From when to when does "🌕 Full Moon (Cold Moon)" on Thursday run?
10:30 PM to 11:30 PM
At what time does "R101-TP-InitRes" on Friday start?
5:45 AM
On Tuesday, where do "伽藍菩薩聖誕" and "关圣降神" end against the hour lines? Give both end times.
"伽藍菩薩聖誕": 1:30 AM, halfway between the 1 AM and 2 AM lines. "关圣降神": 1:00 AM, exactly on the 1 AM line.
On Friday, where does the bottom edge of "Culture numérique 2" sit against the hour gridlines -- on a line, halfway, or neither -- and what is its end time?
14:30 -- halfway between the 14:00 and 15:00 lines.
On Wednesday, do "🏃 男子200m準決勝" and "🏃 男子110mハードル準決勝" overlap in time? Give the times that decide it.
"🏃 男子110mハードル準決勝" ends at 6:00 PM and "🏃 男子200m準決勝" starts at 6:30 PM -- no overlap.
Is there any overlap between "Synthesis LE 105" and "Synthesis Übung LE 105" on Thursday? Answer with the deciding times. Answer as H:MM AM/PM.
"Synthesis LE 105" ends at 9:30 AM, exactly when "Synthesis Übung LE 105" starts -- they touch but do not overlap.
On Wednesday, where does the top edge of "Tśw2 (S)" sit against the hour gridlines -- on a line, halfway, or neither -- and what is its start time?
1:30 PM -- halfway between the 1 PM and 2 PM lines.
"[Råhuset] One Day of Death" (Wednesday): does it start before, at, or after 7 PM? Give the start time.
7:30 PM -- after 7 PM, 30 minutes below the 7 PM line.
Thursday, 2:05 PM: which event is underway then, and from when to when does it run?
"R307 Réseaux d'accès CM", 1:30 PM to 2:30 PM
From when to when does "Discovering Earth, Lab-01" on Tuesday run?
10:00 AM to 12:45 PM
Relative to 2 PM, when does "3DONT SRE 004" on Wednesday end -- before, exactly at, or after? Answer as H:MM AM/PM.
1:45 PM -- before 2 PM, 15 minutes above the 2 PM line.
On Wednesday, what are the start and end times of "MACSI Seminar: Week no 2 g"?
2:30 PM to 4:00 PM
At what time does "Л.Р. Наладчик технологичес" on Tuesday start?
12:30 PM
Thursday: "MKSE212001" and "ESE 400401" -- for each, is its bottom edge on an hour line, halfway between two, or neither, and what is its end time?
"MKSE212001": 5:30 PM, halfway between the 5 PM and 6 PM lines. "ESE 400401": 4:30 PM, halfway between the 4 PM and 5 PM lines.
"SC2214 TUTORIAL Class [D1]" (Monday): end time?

■ ■ ■ ■ ■ ■ ■

Instructions for the task: From the listing above, extract each line that contains the string "Thursday". Matches must have the same capitalization.

Result of this exercise:
From when to when does "🌕 Full Moon (Cold Moon)" on Thursday run?
Is there any overlap between "Synthesis LE 105" and "Synthesis Übung LE 105" on Thursday? Answer with the deciding times. Answer as H:MM AM/PM.
Thursday, 2:05 PM: which event is underway then, and from when to when does it run?
Thursday: "MKSE212001" and "ESE 400401" -- for each, is its bottom edge on an hour line, halfway between two, or neither, and what is its end time?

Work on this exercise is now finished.